▶ _ABOUT THIS EXERCISE_: Filter these entries so that only lines with the word "recruited" remain.

▶ _SUPPLIED ENTRIES_:
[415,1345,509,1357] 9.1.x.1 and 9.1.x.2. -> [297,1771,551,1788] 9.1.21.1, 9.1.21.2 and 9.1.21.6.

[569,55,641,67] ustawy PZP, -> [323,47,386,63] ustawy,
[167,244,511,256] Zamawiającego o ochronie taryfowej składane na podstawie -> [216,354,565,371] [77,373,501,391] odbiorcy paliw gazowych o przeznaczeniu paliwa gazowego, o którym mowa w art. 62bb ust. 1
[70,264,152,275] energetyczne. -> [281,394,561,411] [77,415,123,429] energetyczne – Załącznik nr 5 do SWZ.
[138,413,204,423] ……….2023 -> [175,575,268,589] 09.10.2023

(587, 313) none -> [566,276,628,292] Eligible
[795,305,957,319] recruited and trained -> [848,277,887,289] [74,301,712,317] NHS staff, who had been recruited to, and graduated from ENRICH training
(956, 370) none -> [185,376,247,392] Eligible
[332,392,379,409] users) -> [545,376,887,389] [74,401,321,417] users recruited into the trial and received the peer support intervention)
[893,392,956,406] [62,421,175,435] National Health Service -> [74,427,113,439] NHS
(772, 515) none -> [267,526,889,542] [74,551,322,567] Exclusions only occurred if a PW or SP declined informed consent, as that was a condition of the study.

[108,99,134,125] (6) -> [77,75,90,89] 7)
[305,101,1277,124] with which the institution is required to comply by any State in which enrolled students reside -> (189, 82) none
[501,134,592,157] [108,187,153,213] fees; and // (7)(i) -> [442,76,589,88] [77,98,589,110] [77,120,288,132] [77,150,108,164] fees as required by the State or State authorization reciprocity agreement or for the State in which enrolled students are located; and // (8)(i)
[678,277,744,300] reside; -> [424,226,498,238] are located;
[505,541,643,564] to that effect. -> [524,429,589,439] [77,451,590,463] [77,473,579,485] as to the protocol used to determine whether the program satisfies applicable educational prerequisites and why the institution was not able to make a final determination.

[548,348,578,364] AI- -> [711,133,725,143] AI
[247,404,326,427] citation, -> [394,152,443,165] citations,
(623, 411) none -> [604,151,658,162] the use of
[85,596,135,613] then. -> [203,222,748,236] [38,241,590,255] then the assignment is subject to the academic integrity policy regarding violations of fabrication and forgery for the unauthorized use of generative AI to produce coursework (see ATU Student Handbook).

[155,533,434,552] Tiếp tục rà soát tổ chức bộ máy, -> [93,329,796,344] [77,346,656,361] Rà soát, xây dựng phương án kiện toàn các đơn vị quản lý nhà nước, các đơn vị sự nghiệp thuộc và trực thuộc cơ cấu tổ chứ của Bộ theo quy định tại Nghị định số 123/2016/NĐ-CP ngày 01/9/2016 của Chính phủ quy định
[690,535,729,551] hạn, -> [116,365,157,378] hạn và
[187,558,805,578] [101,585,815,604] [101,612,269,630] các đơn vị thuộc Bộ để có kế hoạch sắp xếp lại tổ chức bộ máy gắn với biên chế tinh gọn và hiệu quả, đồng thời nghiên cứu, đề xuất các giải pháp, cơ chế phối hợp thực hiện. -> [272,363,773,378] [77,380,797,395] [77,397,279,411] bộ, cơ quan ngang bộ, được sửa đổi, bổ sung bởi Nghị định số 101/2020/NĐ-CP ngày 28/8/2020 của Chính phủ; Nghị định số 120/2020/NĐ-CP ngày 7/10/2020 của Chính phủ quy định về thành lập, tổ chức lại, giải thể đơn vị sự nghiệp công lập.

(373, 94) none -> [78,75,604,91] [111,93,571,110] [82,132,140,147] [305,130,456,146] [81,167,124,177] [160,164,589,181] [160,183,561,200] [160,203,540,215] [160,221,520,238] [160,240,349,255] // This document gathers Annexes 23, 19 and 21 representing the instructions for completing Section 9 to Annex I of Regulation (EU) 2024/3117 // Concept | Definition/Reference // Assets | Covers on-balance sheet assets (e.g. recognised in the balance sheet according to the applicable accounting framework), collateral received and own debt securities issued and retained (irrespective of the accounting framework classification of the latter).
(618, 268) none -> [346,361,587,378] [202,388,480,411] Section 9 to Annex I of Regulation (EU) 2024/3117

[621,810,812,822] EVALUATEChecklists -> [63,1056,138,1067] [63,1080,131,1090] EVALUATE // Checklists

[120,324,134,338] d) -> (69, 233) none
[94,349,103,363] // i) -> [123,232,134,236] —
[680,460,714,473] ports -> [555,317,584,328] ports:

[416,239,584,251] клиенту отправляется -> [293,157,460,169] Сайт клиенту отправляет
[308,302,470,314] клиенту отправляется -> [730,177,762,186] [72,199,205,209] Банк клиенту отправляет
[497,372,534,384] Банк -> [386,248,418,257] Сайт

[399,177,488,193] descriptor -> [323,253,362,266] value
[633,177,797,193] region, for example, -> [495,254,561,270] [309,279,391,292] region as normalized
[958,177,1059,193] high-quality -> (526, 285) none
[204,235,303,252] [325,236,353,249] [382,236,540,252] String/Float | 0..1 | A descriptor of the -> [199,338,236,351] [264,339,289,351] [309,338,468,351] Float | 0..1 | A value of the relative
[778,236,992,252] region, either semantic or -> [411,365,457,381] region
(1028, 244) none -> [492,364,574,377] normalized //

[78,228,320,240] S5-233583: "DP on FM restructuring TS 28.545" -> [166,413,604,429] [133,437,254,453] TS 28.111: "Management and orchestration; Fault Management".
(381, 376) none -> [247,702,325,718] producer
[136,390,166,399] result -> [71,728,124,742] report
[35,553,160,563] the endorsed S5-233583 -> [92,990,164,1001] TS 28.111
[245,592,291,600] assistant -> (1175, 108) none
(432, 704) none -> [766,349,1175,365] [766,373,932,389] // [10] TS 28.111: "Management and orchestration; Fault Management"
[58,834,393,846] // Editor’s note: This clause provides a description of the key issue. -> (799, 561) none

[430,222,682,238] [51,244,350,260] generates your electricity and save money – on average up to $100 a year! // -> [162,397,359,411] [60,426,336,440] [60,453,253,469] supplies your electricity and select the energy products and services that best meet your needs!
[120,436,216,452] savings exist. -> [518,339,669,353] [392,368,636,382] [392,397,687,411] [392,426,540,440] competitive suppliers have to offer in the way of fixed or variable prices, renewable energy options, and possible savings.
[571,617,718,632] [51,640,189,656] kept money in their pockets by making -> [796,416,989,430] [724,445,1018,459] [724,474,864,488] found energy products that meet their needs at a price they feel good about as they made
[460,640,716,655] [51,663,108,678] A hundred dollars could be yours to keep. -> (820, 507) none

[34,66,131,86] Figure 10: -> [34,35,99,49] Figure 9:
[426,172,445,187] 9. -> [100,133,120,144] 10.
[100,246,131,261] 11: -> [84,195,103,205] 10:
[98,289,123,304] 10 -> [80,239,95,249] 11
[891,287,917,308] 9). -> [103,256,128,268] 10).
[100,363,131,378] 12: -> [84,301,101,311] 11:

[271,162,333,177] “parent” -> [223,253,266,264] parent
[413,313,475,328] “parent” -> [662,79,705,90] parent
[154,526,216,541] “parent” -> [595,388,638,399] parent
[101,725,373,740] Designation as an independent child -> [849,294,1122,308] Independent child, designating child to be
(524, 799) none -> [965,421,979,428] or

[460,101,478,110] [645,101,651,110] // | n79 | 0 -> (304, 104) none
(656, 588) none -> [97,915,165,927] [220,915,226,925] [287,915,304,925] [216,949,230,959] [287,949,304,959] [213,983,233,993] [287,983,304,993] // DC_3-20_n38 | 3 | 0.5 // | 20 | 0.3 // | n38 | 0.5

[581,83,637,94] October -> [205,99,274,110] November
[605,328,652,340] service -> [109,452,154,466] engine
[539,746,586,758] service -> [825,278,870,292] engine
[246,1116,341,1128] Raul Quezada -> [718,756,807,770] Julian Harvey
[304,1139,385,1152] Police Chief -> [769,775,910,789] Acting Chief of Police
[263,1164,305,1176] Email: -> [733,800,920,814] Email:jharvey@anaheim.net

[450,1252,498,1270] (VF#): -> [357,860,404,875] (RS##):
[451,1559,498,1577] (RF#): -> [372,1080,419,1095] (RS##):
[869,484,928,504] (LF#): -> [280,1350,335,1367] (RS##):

▶ _TASK SOLUTION_:
[795,305,957,319] recruited and trained -> [848,277,887,289] [74,301,712,317] NHS staff, who had been recruited to, and graduated from ENRICH training
[332,392,379,409] users) -> [545,376,887,389] [74,401,321,417] users recruited into the trial and received the peer support intervention)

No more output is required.